[WHAT THE TASK ASKS] Could you copy every entry exactly, dropping the pictures?

[EXERCISE INPUTS]
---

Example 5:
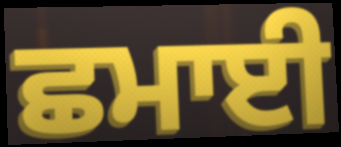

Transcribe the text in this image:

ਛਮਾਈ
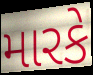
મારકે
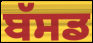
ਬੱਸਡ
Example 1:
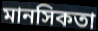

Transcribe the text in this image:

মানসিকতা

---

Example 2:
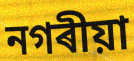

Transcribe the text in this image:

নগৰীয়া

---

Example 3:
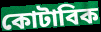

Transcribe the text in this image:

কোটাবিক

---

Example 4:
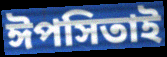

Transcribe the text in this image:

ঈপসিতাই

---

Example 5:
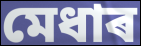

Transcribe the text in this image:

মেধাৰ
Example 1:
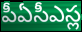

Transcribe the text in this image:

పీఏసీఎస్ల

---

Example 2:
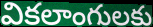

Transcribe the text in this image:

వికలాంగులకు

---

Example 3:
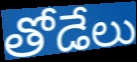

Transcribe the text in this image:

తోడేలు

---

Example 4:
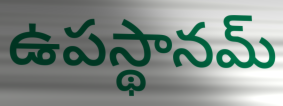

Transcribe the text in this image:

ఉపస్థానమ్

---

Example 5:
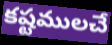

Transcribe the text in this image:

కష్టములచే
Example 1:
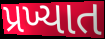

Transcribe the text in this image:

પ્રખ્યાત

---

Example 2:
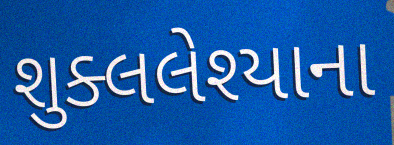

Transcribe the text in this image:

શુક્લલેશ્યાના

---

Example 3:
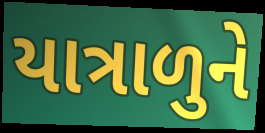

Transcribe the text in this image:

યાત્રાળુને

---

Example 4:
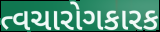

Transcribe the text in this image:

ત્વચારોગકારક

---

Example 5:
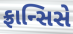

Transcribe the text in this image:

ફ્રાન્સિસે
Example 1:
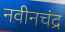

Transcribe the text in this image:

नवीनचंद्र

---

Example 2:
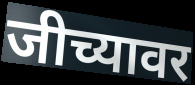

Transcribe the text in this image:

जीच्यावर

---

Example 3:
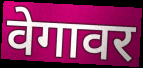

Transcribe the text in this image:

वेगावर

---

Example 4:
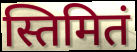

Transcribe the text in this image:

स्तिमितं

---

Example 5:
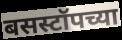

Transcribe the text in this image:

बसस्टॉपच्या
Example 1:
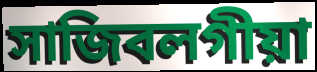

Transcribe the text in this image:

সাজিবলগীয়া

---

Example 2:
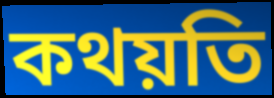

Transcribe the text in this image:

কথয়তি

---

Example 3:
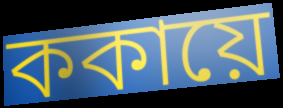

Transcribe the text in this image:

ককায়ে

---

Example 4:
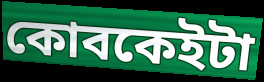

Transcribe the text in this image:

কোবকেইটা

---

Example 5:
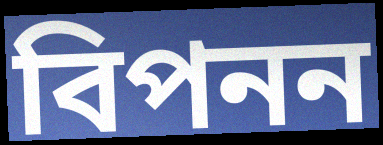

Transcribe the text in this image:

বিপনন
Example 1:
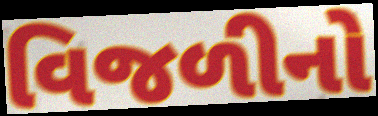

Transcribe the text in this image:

[SOLUTION]
---

Example 5:

Transcribe the text in this image:

ਛਮਾਈ
મારકે
ਬੱਸਡ
Example 1:

Transcribe the text in this image:

মানসিকতা

---

Example 2:

Transcribe the text in this image:

নগৰীয়া

---

Example 3:

Transcribe the text in this image:

কোটাবিক

---

Example 4:

Transcribe the text in this image:

ঈপসিতাই

---

Example 5:

Transcribe the text in this image:

মেধাৰ
Example 1:

Transcribe the text in this image:

పీఏసీఎస్ల

---

Example 2:

Transcribe the text in this image:

వికలాంగులకు

---

Example 3:

Transcribe the text in this image:

తోడేలు

---

Example 4:

Transcribe the text in this image:

ఉపస్థానమ్

---

Example 5:

Transcribe the text in this image:

కష్టములచే
Example 1:

Transcribe the text in this image:

પ્રખ્યાત

---

Example 2:

Transcribe the text in this image:

શુક્લલેશ્યાના

---

Example 3:

Transcribe the text in this image:

યાત્રાળુને

---

Example 4:

Transcribe the text in this image:

ત્વચારોગકારક

---

Example 5:

Transcribe the text in this image:

ફ્રાન્સિસે
Example 1:

Transcribe the text in this image:

नवीनचंद्र

---

Example 2:

Transcribe the text in this image:

जीच्यावर

---

Example 3:

Transcribe the text in this image:

वेगावर

---

Example 4:

Transcribe the text in this image:

स्तिमितं

---

Example 5:

Transcribe the text in this image:

बसस्टॉपच्या
Example 1:

Transcribe the text in this image:

সাজিবলগীয়া

---

Example 2:

Transcribe the text in this image:

কথয়তি

---

Example 3:

Transcribe the text in this image:

ককায়ে

---

Example 4:

Transcribe the text in this image:

কোবকেইটা

---

Example 5:

Transcribe the text in this image:

বিপনন
Example 1:

Transcribe the text in this image:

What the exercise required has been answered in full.